Ha disposto il sequestro del ponte, chiuso da anni, di una rata di circa 200mila euro che la Regione deve erogare ma non dei beni degli indagati. Dopo l'udienza riservata alla discussione degli avvocati Angelo Leone, Roberto Prozzo, Guido Principe e Luigi Diego Perifano, è quanto stabilito dal Riesame, chiamato a pronunciarsi nuovamente dopo la decisione con la quale la Cassazione, accogliendo il ricorso della Procura di Benevento, aveva annullato con rinvio la sentenza dello stesso Riesame, che nel luglio 2019 aveva confermato il no del gip Maria Ilaria Romano, appunto, ai sequestri.

E' l'ennesima tappa dell'inchiesta, conclusa, sull'appalto per la realizzazione di una strada di collegamento, per un importo di circa 4 milioni di euro, tra le aree Pip di Reino, San Marco dei Cavoti e Molinara, interessata dal crollo del ponte sul torrente Tammarecchia e di una parte dell'arteria, off limits alla circolazione.

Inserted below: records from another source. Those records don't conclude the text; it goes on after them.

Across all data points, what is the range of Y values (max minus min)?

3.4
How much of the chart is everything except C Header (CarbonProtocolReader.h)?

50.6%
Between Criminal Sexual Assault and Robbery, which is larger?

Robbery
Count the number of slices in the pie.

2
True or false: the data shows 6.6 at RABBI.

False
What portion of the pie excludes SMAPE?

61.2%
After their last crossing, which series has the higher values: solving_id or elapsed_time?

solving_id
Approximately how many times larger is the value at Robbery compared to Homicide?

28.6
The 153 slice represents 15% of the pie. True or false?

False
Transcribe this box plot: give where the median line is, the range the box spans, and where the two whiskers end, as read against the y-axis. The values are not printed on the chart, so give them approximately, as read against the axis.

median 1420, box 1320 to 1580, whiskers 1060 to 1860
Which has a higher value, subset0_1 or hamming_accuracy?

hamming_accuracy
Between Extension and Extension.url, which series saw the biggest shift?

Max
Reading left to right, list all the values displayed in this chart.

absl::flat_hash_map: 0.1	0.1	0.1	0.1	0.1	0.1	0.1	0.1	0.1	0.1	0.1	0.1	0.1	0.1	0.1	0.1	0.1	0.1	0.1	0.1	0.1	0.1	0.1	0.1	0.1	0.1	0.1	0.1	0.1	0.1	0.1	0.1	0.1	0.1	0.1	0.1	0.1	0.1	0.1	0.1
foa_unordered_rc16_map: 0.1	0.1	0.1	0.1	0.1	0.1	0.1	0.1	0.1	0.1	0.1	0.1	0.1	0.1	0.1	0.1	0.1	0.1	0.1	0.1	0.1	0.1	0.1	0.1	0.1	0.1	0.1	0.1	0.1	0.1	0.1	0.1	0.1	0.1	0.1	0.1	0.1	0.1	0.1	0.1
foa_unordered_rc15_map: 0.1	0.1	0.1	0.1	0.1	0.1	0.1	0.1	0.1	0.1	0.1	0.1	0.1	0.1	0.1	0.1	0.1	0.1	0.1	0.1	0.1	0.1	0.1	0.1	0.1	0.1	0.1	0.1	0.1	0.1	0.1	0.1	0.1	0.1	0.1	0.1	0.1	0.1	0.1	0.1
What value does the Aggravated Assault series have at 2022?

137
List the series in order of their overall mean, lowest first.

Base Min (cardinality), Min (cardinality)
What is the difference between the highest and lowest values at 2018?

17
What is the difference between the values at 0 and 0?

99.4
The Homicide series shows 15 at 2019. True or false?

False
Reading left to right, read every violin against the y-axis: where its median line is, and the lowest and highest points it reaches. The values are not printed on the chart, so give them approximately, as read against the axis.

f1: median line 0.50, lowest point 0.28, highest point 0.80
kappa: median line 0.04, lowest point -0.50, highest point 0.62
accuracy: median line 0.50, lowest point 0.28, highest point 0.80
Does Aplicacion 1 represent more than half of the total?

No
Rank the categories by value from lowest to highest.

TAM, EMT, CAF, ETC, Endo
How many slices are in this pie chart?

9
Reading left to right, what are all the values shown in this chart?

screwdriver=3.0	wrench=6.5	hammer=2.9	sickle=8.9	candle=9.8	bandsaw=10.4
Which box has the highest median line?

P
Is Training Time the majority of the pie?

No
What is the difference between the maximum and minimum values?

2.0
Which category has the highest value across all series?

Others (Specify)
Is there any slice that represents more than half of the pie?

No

Undici, tra direttori dei lavori, progettisti, collaudatori, dirigenti del Comune di Reino e legali rappresentanti delle imprese esecutrici, le persone chiamate in causa per le ipotesi di reato, a vario titolo, di truffa, falso e crollo colposo. Nel mirino degli inquirenti l' intervento di costruzione della strada, che non sarebbe stato eseguito a regola d'arte, e rispetto al quale non sarebbero stati operati i necessari accertamenti sullo stato dei terreni sui quali era stato edificato il viadotto.